Dívida do governo cresce e ultrapassa marca de R$ 9 trilhões

Alta de 2,61% foi influenciada por novas emissões e pagamento de juros da dívida

A dívida pública federal brasileira alcançou R$ 9,268 trilhões em junho, aumento de 2,61% em relação ao mês anterior, segundo dados divulgados pelo Tesouro Nacional nesta quarta-feira (29). O crescimento ocorreu principalmente devido à emissão líquida de títulos e à incorporação de juros ao estoque da dívida.

Foto: Reprodução
Dívida pública federal atingiu R$ 9,26 trilhões no mês de junho.

O estoque da dívida pública federal passou de R$ 9,032 trilhões em maio para R$ 9,268 trilhões no mês seguinte. Segundo o Tesouro Nacional, a alta foi resultado da emissão líquida de R$ 143,3 bilhões em títulos públicos e da apropriação positiva de R$ 85,16 bilhões em juros.

A maior parte do aumento veio da Dívida Pública Mobiliária Federal interna (DPMFi), formada pelos títulos emitidos pelo governo no mercado nacional. O estoque dessa modalidade cresceu 2,63% em junho e encerrou o período em R$ 8,920 trilhões.

Já a Dívida Pública Federal externa (DPFe) registrou alta de 2,12% na comparação com maio, chegando a R$ 347,71 bilhões, equivalente a US$ 67,17 bilhões. Desse total, R$ 299,95 bilhões correspondem a títulos emitidos no exterior, enquanto R$ 47,76 bilhões são referentes a contratos de financiamento.

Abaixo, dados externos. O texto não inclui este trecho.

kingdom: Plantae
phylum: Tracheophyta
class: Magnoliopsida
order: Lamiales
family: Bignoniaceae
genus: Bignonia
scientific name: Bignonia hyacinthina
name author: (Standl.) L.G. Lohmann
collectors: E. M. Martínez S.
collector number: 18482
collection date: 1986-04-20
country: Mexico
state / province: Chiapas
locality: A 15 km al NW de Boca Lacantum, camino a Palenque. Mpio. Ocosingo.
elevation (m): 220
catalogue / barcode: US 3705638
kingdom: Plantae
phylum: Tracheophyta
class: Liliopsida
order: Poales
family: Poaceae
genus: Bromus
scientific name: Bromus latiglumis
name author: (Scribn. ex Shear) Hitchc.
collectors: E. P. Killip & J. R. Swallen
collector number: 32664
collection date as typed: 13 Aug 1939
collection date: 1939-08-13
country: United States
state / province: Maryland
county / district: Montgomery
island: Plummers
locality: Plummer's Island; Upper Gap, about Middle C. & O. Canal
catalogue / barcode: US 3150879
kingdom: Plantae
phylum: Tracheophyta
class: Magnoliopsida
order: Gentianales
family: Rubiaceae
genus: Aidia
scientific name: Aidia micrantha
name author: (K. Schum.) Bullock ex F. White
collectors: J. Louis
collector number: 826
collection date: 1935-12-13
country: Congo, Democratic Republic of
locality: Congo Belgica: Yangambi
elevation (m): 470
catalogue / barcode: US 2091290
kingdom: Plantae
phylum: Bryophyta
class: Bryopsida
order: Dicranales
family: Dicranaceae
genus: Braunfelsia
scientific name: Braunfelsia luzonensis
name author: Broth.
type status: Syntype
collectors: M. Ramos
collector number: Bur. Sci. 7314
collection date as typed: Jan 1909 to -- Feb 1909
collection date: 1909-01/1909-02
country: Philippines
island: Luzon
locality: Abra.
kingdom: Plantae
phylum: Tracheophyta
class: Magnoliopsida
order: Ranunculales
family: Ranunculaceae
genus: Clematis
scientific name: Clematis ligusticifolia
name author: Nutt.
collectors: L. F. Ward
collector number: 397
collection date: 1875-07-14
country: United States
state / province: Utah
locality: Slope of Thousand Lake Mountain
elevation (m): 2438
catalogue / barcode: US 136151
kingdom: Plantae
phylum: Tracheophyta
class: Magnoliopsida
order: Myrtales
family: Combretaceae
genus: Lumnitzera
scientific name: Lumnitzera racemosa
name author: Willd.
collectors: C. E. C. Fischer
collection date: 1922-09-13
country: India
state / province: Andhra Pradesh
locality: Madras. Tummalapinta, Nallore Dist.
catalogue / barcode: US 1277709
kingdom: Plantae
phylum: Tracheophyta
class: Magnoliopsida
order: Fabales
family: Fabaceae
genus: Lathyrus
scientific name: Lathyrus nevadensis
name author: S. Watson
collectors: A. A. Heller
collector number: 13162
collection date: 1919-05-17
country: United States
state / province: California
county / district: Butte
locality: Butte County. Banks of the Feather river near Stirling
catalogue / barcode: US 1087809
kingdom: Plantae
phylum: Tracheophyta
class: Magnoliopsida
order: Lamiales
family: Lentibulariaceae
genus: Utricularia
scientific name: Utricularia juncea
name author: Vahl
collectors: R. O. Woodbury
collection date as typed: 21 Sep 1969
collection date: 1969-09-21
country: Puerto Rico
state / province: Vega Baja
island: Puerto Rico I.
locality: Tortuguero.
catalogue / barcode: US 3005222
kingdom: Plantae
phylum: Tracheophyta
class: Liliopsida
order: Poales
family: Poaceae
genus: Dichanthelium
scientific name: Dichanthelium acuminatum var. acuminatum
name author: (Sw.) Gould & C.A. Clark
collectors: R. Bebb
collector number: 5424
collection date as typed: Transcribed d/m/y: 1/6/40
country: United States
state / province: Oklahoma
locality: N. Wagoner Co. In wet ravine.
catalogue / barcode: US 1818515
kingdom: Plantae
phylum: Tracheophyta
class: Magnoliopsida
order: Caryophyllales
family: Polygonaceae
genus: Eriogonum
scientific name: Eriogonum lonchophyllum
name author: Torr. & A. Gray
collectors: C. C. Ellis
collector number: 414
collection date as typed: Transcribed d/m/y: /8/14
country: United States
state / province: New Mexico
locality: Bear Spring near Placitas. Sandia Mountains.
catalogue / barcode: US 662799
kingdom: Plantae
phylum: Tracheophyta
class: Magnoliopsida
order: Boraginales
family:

O relatório do Tesouro também apontou redução no prazo médio da dívida pública, que passou de 4,07 anos em abril para 4,01 anos em junho. O indicador mostra o tempo médio para o vencimento dos compromissos financeiros assumidos pelo governo.

Outro dado divulgado foi o crescimento da reserva de liquidez da dívida pública, conhecida como colchão financeiro. O volume chegou a R$ 1,346 trilhão em junho, alta nominal de 11,17% em relação ao mês anterior e de 30,6% na comparação com o mesmo período de 2025.

Segundo o Tesouro Nacional, a reserva reúne recursos disponíveis em caixa destinados exclusivamente ao pagamento da dívida e valores obtidos com a emissão de títulos públicos.

O montante atual é suficiente para cobrir aproximadamente 8,33 meses de vencimentos da dívida pública federal, garantindo margem de segurança para o cumprimento dos compromissos financeiros do governo.